EXERCISES TO COMPLETE:
a – Answer these about the text on the Gary Numan single "We Take Mystery (To Bed)":
(i) At which studio was it recorded?
(ii) What song is its B-side?
(iii) What was its peak position on the UK Singles Chart?
b – From the text on the Gary Numan single "We Take Mystery (To Bed)", extract word for word the passage starting at "Gary Numan singles" and ending at "Top 10 hit.".

SOURCE DOCUMENT:
Single by Gary Numan

from the album I, Assassin
- B-side: "The Image Is"
- Released: 11 June 1982
- Studio: Rock City Studios (Shepperton, Surrey)
- Genre: New wave; funk; synth-pop;
- Length: 3:42
- Label: Beggars Banquet
- Songwriter: Gary Numan
- Producer: Gary Numan

Gary Numan singles chronology
| "Music for Chameleons" (1982) | "We Take Mystery (To Bed)" (1982) | "White Boys and Heroes" (1982) |

Music video
- "We Take Mystery (To Bed)" on YouTube

= We Take Mystery (To Bed) =

"We Take Mystery (To Bed)" is a song written and recorded by the English new wave musician Gary Numan, the second single released from his fourth solo studio album, I, Assassin (1982). It peaked at No. 9 on the UK Singles Chart (the highest of three Top 20 hits from the album) and it remains Numan's last Top 10 hit.

SUPPLIED MATERIAL:
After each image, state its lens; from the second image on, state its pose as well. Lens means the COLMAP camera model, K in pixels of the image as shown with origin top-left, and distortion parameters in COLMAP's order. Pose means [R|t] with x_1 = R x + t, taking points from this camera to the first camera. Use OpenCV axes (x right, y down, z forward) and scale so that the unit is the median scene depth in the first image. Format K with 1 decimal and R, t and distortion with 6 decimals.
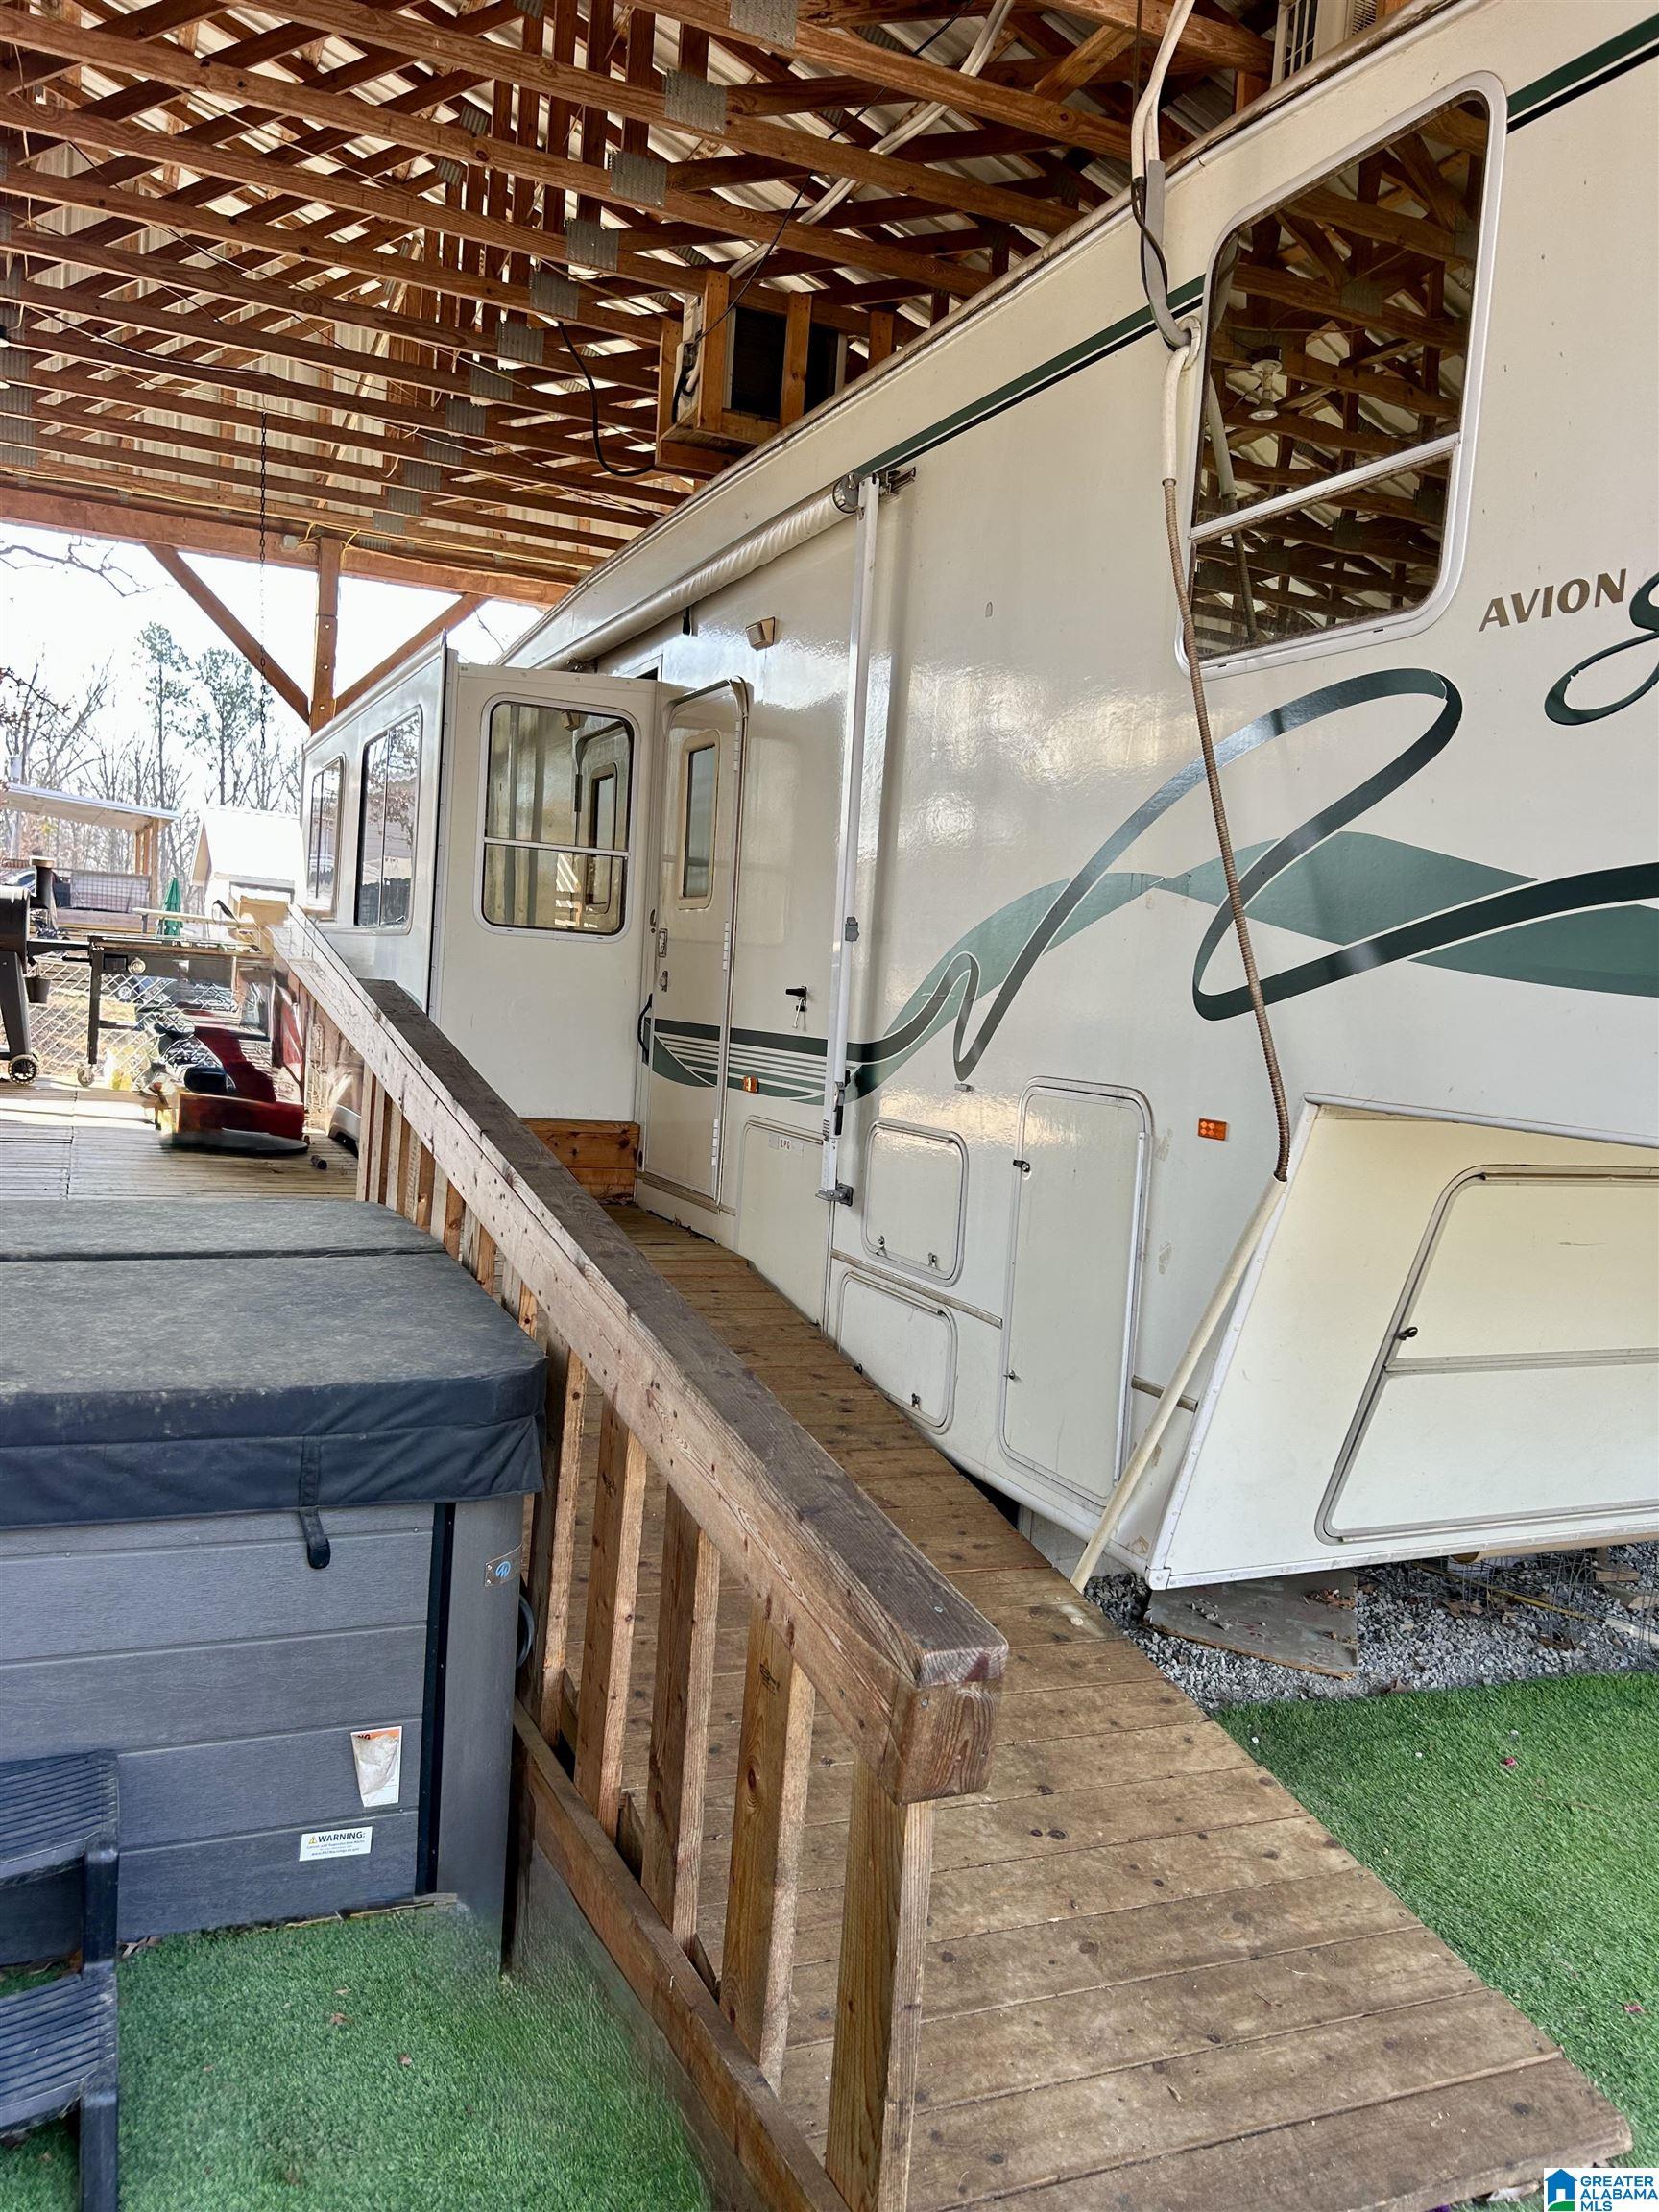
lens RADIAL K [[1676.1, 0, 812.8], [0, 1676.1, 1113.5], [0, 0, 1]] dist [0.051263, -0.054952]
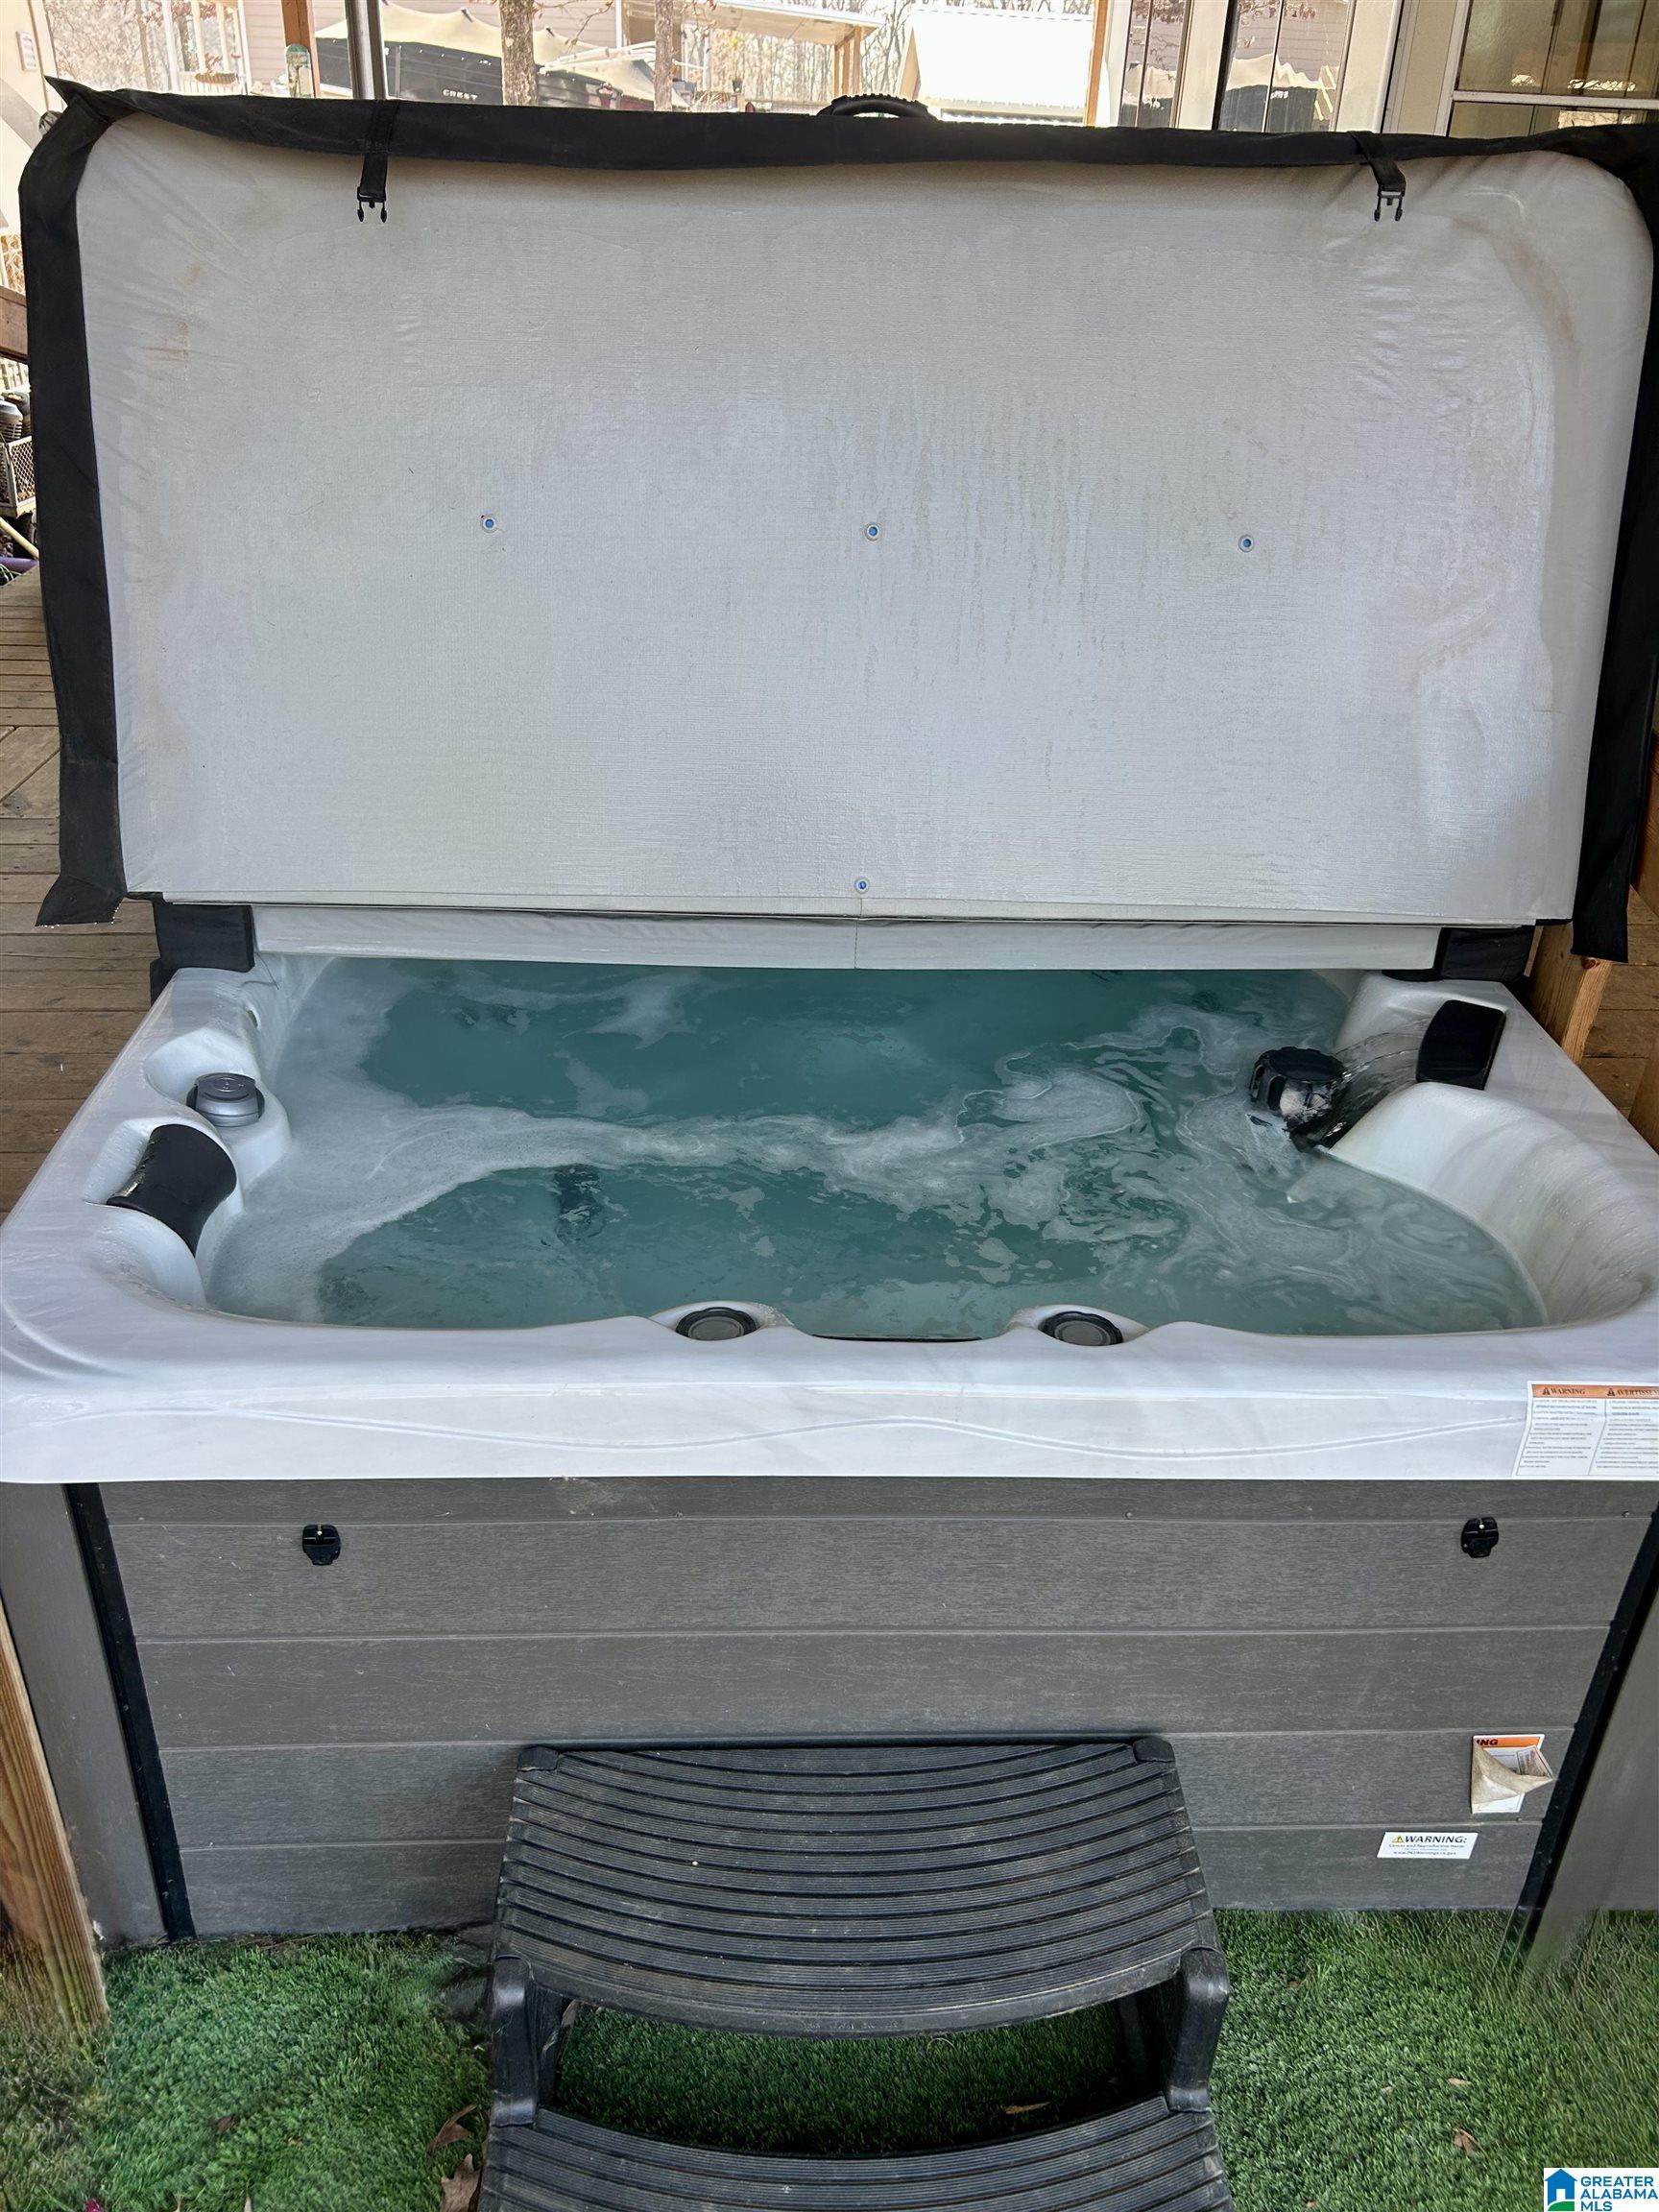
lens RADIAL K [[1676.1, 0, 835.2], [0, 1676.1, 1117.6], [0, 0, 1]] dist [0.051263, -0.054952]
pose [[0.932211, 0.145623, -0.331326, -0.325540], [0.000240, 0.915229, 0.402934, -0.144423], [0.361915, -0.375699, 0.853152, 0.412318]]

PROBLEM SOLUTIONS:
a –
(i) Rock City Studios (Shepperton, Surrey)
(ii) "The Image Is"
(iii) No. 9

b –
Gary Numan singles chronology
| "Music for Chameleons" (1982) | "We Take Mystery (To Bed)" (1982) | "White Boys and Heroes" (1982) |

Music video
- "We Take Mystery (To Bed)" on YouTube

= We Take Mystery (To Bed) =

"We Take Mystery (To Bed)" is a song written and recorded by the English new wave musician Gary Numan, the second single released from his fourth solo studio album, I, Assassin (1982). It peaked at No. 9 on the UK Singles Chart (the highest of three Top 20 hits from the album) and it remains Numan's last Top 10 hit.